Start of Records

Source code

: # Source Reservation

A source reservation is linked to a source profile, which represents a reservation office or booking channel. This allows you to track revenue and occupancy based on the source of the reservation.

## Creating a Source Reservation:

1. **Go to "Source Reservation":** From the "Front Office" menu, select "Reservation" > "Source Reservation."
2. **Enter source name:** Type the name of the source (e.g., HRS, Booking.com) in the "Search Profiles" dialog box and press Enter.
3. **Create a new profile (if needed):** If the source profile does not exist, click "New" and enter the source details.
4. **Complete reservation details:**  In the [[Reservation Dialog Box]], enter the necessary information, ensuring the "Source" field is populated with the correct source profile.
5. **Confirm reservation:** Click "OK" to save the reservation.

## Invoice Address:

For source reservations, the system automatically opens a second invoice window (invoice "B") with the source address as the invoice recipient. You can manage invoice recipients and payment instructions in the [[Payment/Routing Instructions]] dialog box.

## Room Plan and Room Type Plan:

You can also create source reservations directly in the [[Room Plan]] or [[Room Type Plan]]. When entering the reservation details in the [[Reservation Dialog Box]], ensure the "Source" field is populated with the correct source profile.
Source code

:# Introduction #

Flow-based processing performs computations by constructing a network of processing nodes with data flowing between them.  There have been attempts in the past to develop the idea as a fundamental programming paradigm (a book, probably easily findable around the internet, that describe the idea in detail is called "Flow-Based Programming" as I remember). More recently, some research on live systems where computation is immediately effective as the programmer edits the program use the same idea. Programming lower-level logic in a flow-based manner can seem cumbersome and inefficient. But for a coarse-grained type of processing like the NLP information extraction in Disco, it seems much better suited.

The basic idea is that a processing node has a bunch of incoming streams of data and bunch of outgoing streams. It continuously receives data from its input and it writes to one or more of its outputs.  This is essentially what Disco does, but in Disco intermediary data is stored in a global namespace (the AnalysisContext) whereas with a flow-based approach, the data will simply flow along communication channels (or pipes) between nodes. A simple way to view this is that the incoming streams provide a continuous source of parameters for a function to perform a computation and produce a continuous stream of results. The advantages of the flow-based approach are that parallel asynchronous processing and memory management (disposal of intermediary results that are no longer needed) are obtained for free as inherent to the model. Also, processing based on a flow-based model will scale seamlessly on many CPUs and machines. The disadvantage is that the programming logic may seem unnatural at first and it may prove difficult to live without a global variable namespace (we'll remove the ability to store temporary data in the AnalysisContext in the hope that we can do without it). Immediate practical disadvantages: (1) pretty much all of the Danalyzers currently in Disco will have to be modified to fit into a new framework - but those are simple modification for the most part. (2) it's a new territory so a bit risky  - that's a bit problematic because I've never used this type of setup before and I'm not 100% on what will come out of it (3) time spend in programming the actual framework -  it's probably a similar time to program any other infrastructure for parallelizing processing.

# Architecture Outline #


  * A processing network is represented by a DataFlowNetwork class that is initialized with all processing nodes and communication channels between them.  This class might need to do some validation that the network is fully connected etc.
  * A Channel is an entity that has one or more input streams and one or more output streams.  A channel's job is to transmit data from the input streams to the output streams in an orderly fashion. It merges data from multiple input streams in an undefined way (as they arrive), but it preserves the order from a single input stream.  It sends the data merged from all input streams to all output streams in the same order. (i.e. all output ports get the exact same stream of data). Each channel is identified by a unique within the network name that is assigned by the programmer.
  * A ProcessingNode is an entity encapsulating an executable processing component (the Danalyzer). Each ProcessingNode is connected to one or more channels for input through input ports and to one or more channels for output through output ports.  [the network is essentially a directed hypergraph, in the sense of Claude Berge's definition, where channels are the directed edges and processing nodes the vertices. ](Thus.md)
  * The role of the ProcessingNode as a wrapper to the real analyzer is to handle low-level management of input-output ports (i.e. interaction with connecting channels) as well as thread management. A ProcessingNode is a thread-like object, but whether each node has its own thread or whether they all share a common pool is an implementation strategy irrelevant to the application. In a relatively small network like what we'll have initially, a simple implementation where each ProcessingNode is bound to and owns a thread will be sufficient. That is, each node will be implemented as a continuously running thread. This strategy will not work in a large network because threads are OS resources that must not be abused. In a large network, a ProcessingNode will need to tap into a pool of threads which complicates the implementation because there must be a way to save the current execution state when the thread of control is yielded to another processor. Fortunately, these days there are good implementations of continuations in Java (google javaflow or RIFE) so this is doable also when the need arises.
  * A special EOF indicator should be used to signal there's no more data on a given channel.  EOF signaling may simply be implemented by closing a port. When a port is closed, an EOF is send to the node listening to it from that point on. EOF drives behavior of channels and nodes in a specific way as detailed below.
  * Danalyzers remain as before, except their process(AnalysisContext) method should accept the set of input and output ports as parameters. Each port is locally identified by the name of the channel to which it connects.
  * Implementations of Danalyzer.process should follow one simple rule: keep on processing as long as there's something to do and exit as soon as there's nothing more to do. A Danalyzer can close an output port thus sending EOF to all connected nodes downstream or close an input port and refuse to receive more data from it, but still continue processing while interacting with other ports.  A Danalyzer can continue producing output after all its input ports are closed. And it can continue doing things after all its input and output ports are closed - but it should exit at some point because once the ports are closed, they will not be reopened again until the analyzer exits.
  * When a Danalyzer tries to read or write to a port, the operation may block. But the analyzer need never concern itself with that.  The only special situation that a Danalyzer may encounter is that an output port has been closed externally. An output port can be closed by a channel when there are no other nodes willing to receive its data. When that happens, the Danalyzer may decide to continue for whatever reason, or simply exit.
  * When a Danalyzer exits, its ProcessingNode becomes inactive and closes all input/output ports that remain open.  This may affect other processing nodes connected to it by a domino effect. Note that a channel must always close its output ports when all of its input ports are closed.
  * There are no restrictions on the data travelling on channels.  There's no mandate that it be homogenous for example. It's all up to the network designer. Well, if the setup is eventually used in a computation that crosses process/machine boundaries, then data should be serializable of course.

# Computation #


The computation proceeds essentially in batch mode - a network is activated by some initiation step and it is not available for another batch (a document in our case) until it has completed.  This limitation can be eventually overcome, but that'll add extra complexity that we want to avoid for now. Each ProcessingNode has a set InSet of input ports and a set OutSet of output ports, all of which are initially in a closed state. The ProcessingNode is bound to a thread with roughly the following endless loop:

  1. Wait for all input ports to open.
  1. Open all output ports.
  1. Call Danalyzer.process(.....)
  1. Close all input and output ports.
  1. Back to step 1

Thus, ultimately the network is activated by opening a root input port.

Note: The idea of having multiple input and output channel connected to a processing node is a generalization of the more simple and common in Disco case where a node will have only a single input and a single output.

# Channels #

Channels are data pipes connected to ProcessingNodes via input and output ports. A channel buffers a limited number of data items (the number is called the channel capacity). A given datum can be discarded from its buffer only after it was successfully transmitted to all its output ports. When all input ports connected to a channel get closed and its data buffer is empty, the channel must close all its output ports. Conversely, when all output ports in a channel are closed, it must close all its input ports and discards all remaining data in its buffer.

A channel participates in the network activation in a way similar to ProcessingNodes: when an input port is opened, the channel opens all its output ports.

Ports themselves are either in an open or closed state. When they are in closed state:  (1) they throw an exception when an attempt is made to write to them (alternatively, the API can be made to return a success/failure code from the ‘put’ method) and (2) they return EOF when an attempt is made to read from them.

End of Records

After reading the listing above, print each line back exactly.

Source code

: # Source Reservation

A source reservation is linked to a source profile, which represents a reservation office or booking channel. This allows you to track revenue and occupancy based on the source of the reservation.

## Creating a Source Reservation:

1. **Go to "Source Reservation":** From the "Front Office" menu, select "Reservation" > "Source Reservation."
2. **Enter source name:** Type the name of the source (e.g., HRS, Booking.com) in the "Search Profiles" dialog box and press Enter.
3. **Create a new profile (if needed):** If the source profile does not exist, click "New" and enter the source details.
4. **Complete reservation details:**  In the [[Reservation Dialog Box]], enter the necessary information, ensuring the "Source" field is populated with the correct source profile.
5. **Confirm reservation:** Click "OK" to save the reservation.

## Invoice Address:

For source reservations, the system automatically opens a second invoice window (invoice "B") with the source address as the invoice recipient. You can manage invoice recipients and payment instructions in the [[Payment/Routing Instructions]] dialog box.

## Room Plan and Room Type Plan:

You can also create source reservations directly in the [[Room Plan]] or [[Room Type Plan]]. When entering the reservation details in the [[Reservation Dialog Box]], ensure the "Source" field is populated with the correct source profile.
Source code

:# Introduction #

Flow-based processing performs computations by constructing a network of processing nodes with data flowing between them.  There have been attempts in the past to develop the idea as a fundamental programming paradigm (a book, probably easily findable around the internet, that describe the idea in detail is called "Flow-Based Programming" as I remember). More recently, some research on live systems where computation is immediately effective as the programmer edits the program use the same idea. Programming lower-level logic in a flow-based manner can seem cumbersome and inefficient. But for a coarse-grained type of processing like the NLP information extraction in Disco, it seems much better suited.

The basic idea is that a processing node has a bunch of incoming streams of data and bunch of outgoing streams. It continuously receives data from its input and it writes to one or more of its outputs.  This is essentially what Disco does, but in Disco intermediary data is stored in a global namespace (the AnalysisContext) whereas with a flow-based approach, the data will simply flow along communication channels (or pipes) between nodes. A simple way to view this is that the incoming streams provide a continuous source of parameters for a function to perform a computation and produce a continuous stream of results. The advantages of the flow-based approach are that parallel asynchronous processing and memory management (disposal of intermediary results that are no longer needed) are obtained for free as inherent to the model. Also, processing based on a flow-based model will scale seamlessly on many CPUs and machines. The disadvantage is that the programming logic may seem unnatural at first and it may prove difficult to live without a global variable namespace (we'll remove the ability to store temporary data in the AnalysisContext in the hope that we can do without it). Immediate practical disadvantages: (1) pretty much all of the Danalyzers currently in Disco will have to be modified to fit into a new framework - but those are simple modification for the most part. (2) it's a new territory so a bit risky  - that's a bit problematic because I've never used this type of setup before and I'm not 100% on what will come out of it (3) time spend in programming the actual framework -  it's probably a similar time to program any other infrastructure for parallelizing processing.

# Architecture Outline #


  * A processing network is represented by a DataFlowNetwork class that is initialized with all processing nodes and communication channels between them.  This class might need to do some validation that the network is fully connected etc.
  * A Channel is an entity that has one or more input streams and one or more output streams.  A channel's job is to transmit data from the input streams to the output streams in an orderly fashion. It merges data from multiple input streams in an undefined way (as they arrive), but it preserves the order from a single input stream.  It sends the data merged from all input streams to all output streams in the same order. (i.e. all output ports get the exact same stream of data). Each channel is identified by a unique within the network name that is assigned by the programmer.
  * A ProcessingNode is an entity encapsulating an executable processing component (the Danalyzer). Each ProcessingNode is connected to one or more channels for input through input ports and to one or more channels for output through output ports.  [the network is essentially a directed hypergraph, in the sense of Claude Berge's definition, where channels are the directed edges and processing nodes the vertices. ](Thus.md)
  * The role of the ProcessingNode as a wrapper to the real analyzer is to handle low-level management of input-output ports (i.e. interaction with connecting channels) as well as thread management. A ProcessingNode is a thread-like object, but whether each node has its own thread or whether they all share a common pool is an implementation strategy irrelevant to the application. In a relatively small network like what we'll have initially, a simple implementation where each ProcessingNode is bound to and owns a thread will be sufficient. That is, each node will be implemented as a continuously running thread. This strategy will not work in a large network because threads are OS resources that must not be abused. In a large network, a ProcessingNode will need to tap into a pool of threads which complicates the implementation because there must be a way to save the current execution state when the thread of control is yielded to another processor. Fortunately, these days there are good implementations of continuations in Java (google javaflow or RIFE) so this is doable also when the need arises.
  * A special EOF indicator should be used to signal there's no more data on a given channel.  EOF signaling may simply be implemented by closing a port. When a port is closed, an EOF is send to the node listening to it from that point on. EOF drives behavior of channels and nodes in a specific way as detailed below.
  * Danalyzers remain as before, except their process(AnalysisContext) method should accept the set of input and output ports as parameters. Each port is locally identified by the name of the channel to which it connects.
  * Implementations of Danalyzer.process should follow one simple rule: keep on processing as long as there's something to do and exit as soon as there's nothing more to do. A Danalyzer can close an output port thus sending EOF to all connected nodes downstream or close an input port and refuse to receive more data from it, but still continue processing while interacting with other ports.  A Danalyzer can continue producing output after all its input ports are closed. And it can continue doing things after all its input and output ports are closed - but it should exit at some point because once the ports are closed, they will not be reopened again until the analyzer exits.
  * When a Danalyzer tries to read or write to a port, the operation may block. But the analyzer need never concern itself with that.  The only special situation that a Danalyzer may encounter is that an output port has been closed externally. An output port can be closed by a channel when there are no other nodes willing to receive its data. When that happens, the Danalyzer may decide to continue for whatever reason, or simply exit.
  * When a Danalyzer exits, its ProcessingNode becomes inactive and closes all input/output ports that remain open.  This may affect other processing nodes connected to it by a domino effect. Note that a channel must always close its output ports when all of its input ports are closed.
  * There are no restrictions on the data travelling on channels.  There's no mandate that it be homogenous for example. It's all up to the network designer. Well, if the setup is eventually used in a computation that crosses process/machine boundaries, then data should be serializable of course.

# Computation #


The computation proceeds essentially in batch mode - a network is activated by some initiation step and it is not available for another batch (a document in our case) until it has completed.  This limitation can be eventually overcome, but that'll add extra complexity that we want to avoid for now. Each ProcessingNode has a set InSet of input ports and a set OutSet of output ports, all of which are initially in a closed state. The ProcessingNode is bound to a thread with roughly the following endless loop:

  1. Wait for all input ports to open.
  1. Open all output ports.
  1. Call Danalyzer.process(.....)
  1. Close all input and output ports.
  1. Back to step 1

Thus, ultimately the network is activated by opening a root input port.

Note: The idea of having multiple input and output channel connected to a processing node is a generalization of the more simple and common in Disco case where a node will have only a single input and a single output.

# Channels #

Channels are data pipes connected to ProcessingNodes via input and output ports. A channel buffers a limited number of data items (the number is called the channel capacity). A given datum can be discarded from its buffer only after it was successfully transmitted to all its output ports. When all input ports connected to a channel get closed and its data buffer is empty, the channel must close all its output ports. Conversely, when all output ports in a channel are closed, it must close all its input ports and discards all remaining data in its buffer.

A channel participates in the network activation in a way similar to ProcessingNodes: when an input port is opened, the channel opens all its output ports.

Ports themselves are either in an open or closed state. When they are in closed state:  (1) they throw an exception when an attempt is made to write to them (alternatively, the API can be made to return a success/failure code from the ‘put’ method) and (2) they return EOF when an attempt is made to read from them.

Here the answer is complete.